After lots of questions from the Senate State Affairs Committee for NRA lobbyist Dakota Moore, public testimony started on SB 1254, the guns-on-campus bill, with opponents and proponents alternating. Among those testifying:
University of Idaho interim President Don Burnett, who also heads the council of Idaho public college and university presidents, expressed “grave concern” about the bill. “It is clear that the academic climate for the ordinary student would be affected,” he said. “This proposed bill cannot achieve its avowed purpose of deterring shooters or of enabling individuals to shoot back immediately, unless it results in the carrying of loaded weapons, ready to use within seconds, in our classrooms, laboratories and other gathering places.

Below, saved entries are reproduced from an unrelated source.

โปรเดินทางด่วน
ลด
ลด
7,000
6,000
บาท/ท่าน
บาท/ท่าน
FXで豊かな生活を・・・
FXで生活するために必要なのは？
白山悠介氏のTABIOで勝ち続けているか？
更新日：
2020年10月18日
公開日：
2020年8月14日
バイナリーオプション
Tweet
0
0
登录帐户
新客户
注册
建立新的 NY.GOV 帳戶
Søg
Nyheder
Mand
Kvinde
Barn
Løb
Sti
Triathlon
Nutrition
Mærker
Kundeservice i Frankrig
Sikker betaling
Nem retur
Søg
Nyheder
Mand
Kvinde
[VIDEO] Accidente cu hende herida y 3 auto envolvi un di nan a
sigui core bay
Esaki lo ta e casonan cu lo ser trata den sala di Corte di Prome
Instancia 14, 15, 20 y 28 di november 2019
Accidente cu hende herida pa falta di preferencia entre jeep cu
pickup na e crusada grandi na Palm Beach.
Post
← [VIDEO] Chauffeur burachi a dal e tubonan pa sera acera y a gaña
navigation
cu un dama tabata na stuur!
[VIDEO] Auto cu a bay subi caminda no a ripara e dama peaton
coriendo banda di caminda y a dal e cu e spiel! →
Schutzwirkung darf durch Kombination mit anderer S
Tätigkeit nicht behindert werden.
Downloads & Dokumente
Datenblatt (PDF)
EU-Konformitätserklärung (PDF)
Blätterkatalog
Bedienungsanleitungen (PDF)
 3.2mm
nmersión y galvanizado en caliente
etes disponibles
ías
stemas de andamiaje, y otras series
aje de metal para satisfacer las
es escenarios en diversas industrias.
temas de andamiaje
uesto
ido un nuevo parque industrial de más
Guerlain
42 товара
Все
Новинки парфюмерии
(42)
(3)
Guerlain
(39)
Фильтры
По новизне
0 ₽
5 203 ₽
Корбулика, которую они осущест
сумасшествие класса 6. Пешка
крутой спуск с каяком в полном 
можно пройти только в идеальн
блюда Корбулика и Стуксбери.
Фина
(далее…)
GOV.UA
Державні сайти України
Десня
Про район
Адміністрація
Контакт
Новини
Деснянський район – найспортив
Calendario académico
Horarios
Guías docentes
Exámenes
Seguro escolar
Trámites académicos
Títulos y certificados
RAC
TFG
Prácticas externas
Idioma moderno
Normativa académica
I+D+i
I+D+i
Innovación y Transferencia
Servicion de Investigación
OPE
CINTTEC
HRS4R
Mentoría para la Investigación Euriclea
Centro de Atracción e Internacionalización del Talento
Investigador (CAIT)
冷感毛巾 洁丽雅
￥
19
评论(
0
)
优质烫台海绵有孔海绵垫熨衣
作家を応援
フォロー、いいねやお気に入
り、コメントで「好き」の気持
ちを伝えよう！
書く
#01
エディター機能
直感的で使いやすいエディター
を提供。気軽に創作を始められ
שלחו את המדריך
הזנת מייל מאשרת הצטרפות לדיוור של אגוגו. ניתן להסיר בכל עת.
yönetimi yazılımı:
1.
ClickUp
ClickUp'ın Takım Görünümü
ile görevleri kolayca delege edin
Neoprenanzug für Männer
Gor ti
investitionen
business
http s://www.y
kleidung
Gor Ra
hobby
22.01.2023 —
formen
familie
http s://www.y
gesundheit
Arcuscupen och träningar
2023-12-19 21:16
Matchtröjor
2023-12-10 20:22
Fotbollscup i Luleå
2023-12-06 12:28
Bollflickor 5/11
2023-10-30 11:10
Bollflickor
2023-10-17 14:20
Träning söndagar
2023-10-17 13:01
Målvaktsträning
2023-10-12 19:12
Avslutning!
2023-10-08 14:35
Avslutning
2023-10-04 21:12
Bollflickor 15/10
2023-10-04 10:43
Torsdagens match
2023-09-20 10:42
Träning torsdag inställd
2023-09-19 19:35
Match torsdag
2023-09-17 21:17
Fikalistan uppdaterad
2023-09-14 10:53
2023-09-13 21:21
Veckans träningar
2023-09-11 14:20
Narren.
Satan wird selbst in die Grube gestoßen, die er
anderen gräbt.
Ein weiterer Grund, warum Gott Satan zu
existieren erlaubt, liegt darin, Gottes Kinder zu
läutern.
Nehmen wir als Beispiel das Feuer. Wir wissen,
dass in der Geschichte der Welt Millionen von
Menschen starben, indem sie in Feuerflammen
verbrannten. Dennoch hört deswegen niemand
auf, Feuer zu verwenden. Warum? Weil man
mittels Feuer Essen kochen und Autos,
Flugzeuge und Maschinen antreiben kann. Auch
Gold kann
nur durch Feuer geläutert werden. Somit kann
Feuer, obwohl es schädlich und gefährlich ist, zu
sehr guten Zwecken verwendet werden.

That is not the kind of teaching and learning environment we should seek to foster.”
Kimberly McAdams, a BSU psychology professor, spoke emotionally, saying she lived in fear of a deranged individual who reportedly was coming to campus to shoot her. “I shudder to think what would have happened in a worst-case scenario, if this individual had snapped a little bit earlier,” she said. “Please give us a chance to be able to save our own lives.” She said her classroom has only one entry or exit door. “Neither myself nor my students are going to be able to escape with our lives,” she said.
Mark Browning, vice president of North Idaho College, said he’s a “fifth generation proud son” of the Browning gun manufacturing family. “My first name is Jonathan after the Jonathan Browning,” he told the committee. “I believe with this great right that we have to carry arms comes great responsibility.” He said there are frequently young children on the NIC campus, including toddlers and infants. “Yesterday, when I left campus to go to the airport I passed buses full of 3rd and 4th graders on campus for a Math Counts competition.” He urged the senators to consider the locally elected trustees who now make the decisions about guns on the Coeur d’Alene campus. “They’re held accountable when they go to the grocery store, when they go to the basketball game, when they go to church. This bill would have a serious impact on their ability to do their job,” he said. He added that though the bill says it wouldn’t have a financial impact, NIC estimates it would cost more than $130,000 to respond, by arming security officers and taking other steps.
Paul Jagosh of the Idaho Fraternal Order of Police said, “You hear stuff about, well, if a kid gets stressed he’s going to shoot a professor. … I hate to break it to you, but guns are allowed on campus right now. There are no preventive measures to prevent a person from bringing a gun on campus.” Questioned by Sen. Patti Anne Lodge, Jagosh said, “There’s a piece of paper that says guns aren’t allowed, but there’s nothing to prevent them. We believe that this will actually make the public safer.” He said, “I’m telling you we will put our lives on our line, we will die for you, while everyone else is running out of the building, we’ll put our lives on the line to protect you. But unfortunately there is going to be delays in our response, and that’s unfortunate. We believe that law-abiding, mentally sound people should have the ability to carry guns.”